We don't like Mag Amps in the power industry because they generate a lot of harmonics. And reducing line harmonics is a big deal these days. For a 100 KW power supply I'd just eat the extra costs (from the power Co). At 5 MW the harmonics are a little harder to eliminate.
I really like the Digitec stuff because it is a standard buck converter - thus low losses. And if you need more power you just add another phase (or ten) to the power supply. At $.25 a watt the cost is not too bad for all the wonderful goodness you get. And the best thing about it for now? COTS!
But hey - a 40 MW DC supply for $50K or even $100K It could be well worth it. BTW are you sure it is 40MW and not 40KW? The Cu in the transformer alone has to be worth more than the shipping.
Well the specs say this...
Serial Number = RBR64991
Manufacturing date: 1965
Voltage: 67 / 12.47 kV
MVA Rating: 30 / 40 MVA
Phases = 3
Core and Coil = 68,880 lbs
Case = 34,000 lbs
Oil Gallons = 3780
Oil Weight = 28350 lbs
PCB Report = 16 ppm
I think a smaller transformer could be found eventually.
Jeeze - mag amps. I haven't had serious contact with them since my Navy days. Talk about solid state. They were a fad for a while in switching regulator circles. Think MagAmps at 100 KHz. You don't see that sort of thing advertised much in the power magazines these days. Every one wants to go solid state. IGBT is where the big power action is these days. I saw one rated at 6,500 volts and 600 AMPs. Now of course you have to derate them for actual use - 4,000 volts and 400 Amps is about right. About 30 of those and you are up to being able to control about 4 MW. Of course keeping the semiconductors cool is a trick. Twenty five of them fed DC and you have 100,000 volts at 400 Amps at your disposal. There is your 40 MW.
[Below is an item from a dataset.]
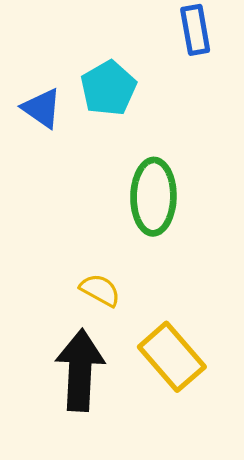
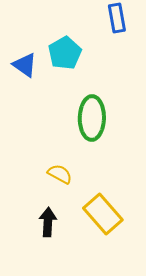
black arrow: (80, 370) -> (48, 222), size x0.6

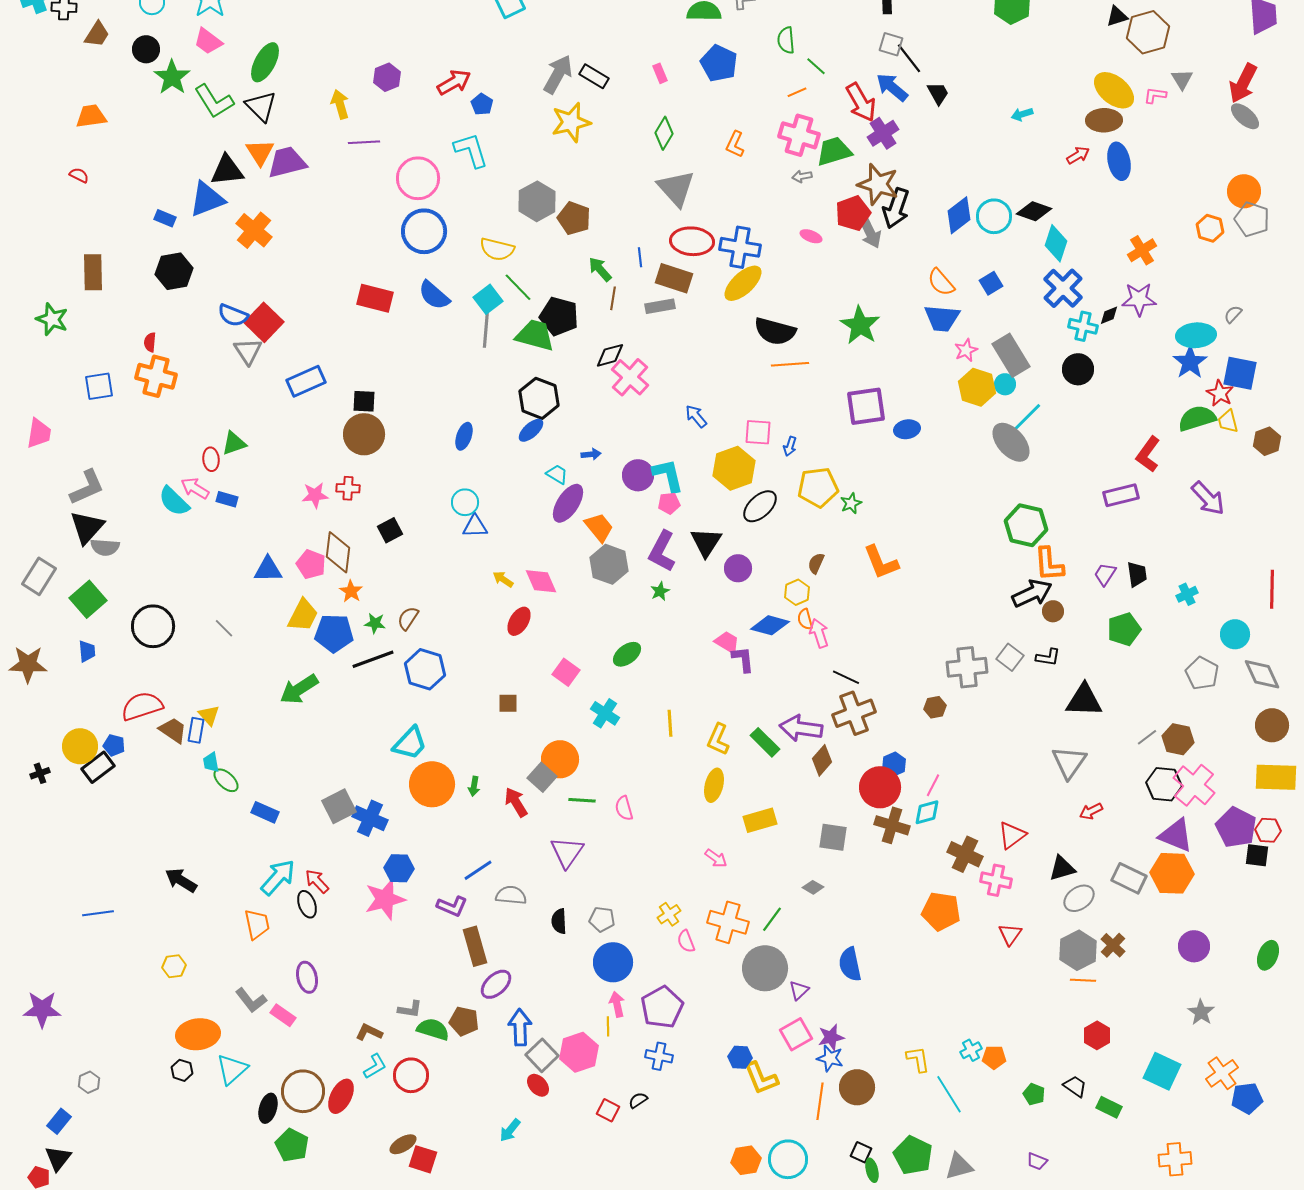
I think the real deal is going to work out like you say. I'm just postulating a poor boy Mad Scientist version of a Test reactor that can prove the concept works or doesn't.
In any case, this is sorta what I was talking about.
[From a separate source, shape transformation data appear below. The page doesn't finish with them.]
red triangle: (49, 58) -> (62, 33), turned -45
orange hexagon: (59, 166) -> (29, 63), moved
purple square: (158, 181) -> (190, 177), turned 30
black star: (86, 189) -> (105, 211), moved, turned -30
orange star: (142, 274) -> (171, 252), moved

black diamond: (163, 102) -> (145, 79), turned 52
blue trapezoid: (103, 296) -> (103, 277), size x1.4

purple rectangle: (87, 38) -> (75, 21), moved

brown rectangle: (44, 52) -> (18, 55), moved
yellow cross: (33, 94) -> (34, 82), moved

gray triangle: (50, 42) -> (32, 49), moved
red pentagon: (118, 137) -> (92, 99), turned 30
The Load carrying tube will probably have to be made, and may have to be a bank of several tubes, and even then might have to be shunted with a very large resistor. The whole thing requires a MicroController with AD and DA conversion etc. If the thing turns out to be non linear ( a very likely prospect ) it's easier to just write code to deal with it than it is to work out the headaches in hardware.
There are several design issues with this approach, but I believe they can be resolved with enough number crunching.